Like Jo March, she spoke the truth, unafraid to forge her own path. Often, she was right. Sometimes, it was hard to listen to her truth. Her perspective challenged me, required me to assess, each day, how to lead and how to mother. She calls me out if she thinks school is getting too much of my attention; she has never not had a working mother, but only since fourth grade has she had to share me so obviously with 650 other girls. Moving from NYC to Cleveland, she was furious, unhappy, reluctant to adapt. And yet, like Jo, feisty and undaunted, she prevailed.

She will tell you she is happy to escape Laurel, relieved not to see the school banner hanging from the light pole outside her bedroom window. She will gladly walk a little further to get to classes in college and not be the person who is called on a weekend to come turn on the lighting board in the theater because she knows how and conveniently lives next door. She will not miss the texts from her friends urging her to tell me to call a Snow Day. She will be relieved to be herself on her college campus, unfettered by a close association with the Head.

Yes, she is ready for her great adventure, yet she also cares hugely about me, about my leadership of Laurel. When her class asked how they might thank me for helping them through the tragic death of a classmate, it was Cordelia who suggested they give me a school ring -- a significant tradition at Laurel. She knew how much I would treasure that gesture. Through my tears, I looked up at the Senior Class at our Last Chapel when the ring was presented to me and saw her grin.

"I fooled you," she reported later. "Once, I made you try on my ring. That was so we knew what size to get you." She is an excellent keeper of secrets.

Cordelia sings:

I'll shout and start a riot
Be anything but quiet
Christopher Columbus
I'll be Astonishing

Yes, you will, I think. You may well shout and cause a riot. I hope you will -- on stage and off. Don't we all hope our daughters will step up, stand out, find the courage to challenge the status quo, to be bossy, to be astonishing?

On my bookshelf in my office at Laurel is a small Madame Alexander doll of Jo March. My mother gave her to me when I was 9 and I stayed up all night reading Little Women because I could not stop.

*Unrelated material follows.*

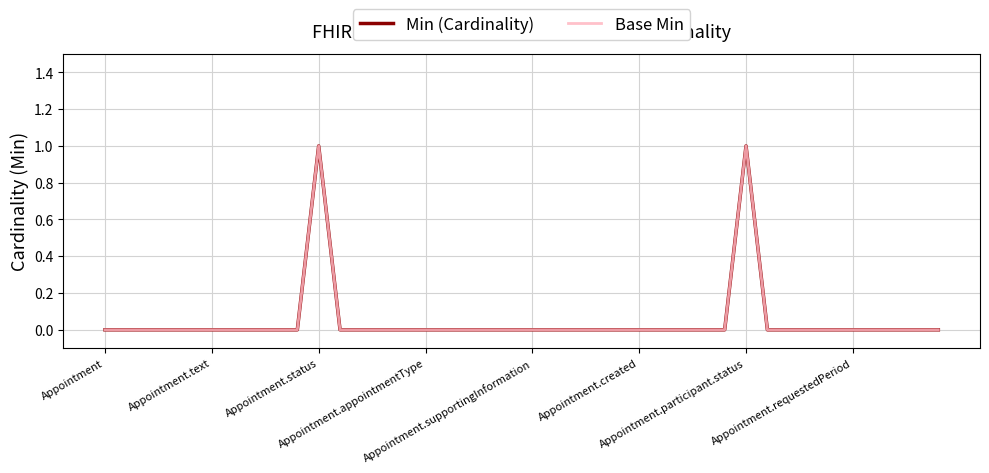

At how many categories does at least one series exceed 0?

2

I have long identified with Jo -- sister, maverick, writer, schoolteacher. Jo's resilience, her refusal to be silenced as a writer, inspires me. But, truthfully, Cordelia is the one who has her fire, her audacity, her utterly unself-conscious authenticity. When Cordelia, as Jo, sings a duet with her dying stage sister, Beth, I weep again. She understands love and loss too well. As Marmee comforts her, Cordelia allows herself to share her private grief over her own friend's death with her audience. My own eyes blur... I have no notes to give her. She has soared. I know she, like Jo, must make her own way, but I will miss her. She is astonishing.